What is needed: Restate word for word the lines that run from the one containing "agronomique piloté par" to the last line of the data, both ends included.

Data for analysis:
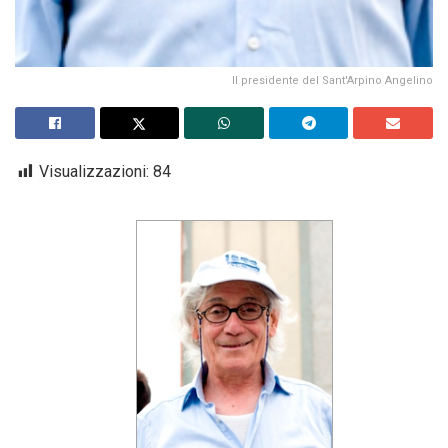
Il presidente del Sant'Arpino Angelino
Visualizzazioni:
84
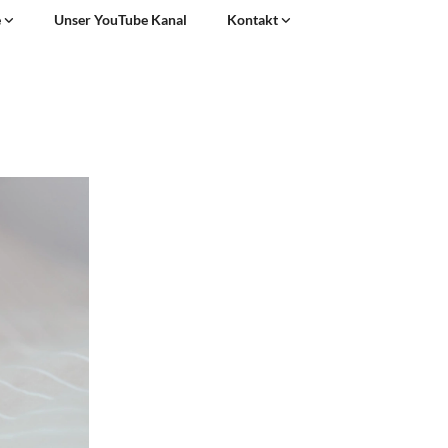
e
Unser YouTube Kanal
Kontakt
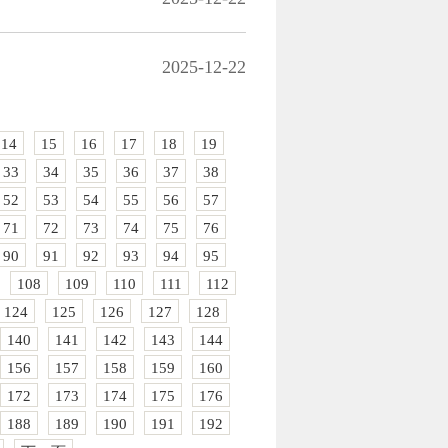
2025-12-22
14
15
16
17
18
19
33
34
35
36
37
38
52
53
54
55
56
57
71
72
73
74
75
76
90
91
92
93
94
95
108
109
110
111
112
124
125
126
127
128
140
141
142
143
144
156
157
158
159
160
172
173
174
175
176
188
189
190
191
192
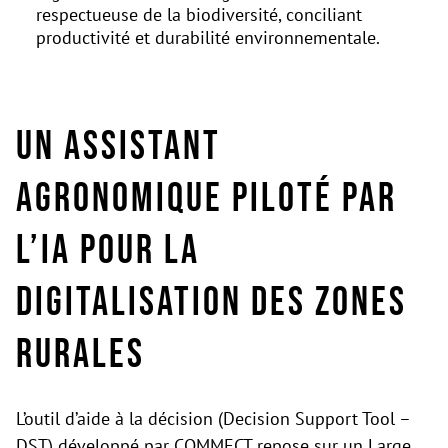
respectueuse de la biodiversité, conciliant
productivité et durabilité environnementale.
Un assistant
agronomique piloté par
l’IA pour la
digitalisation des zones
rurales
L’outil d’aide à la décision (Decision Support Tool –
DST) développé par COMMECT repose sur un Large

Answer to the problem:
agronomique piloté par
l’IA pour la
digitalisation des zones
rurales
L’outil d’aide à la décision (Decision Support Tool –
DST) développé par COMMECT repose sur un Large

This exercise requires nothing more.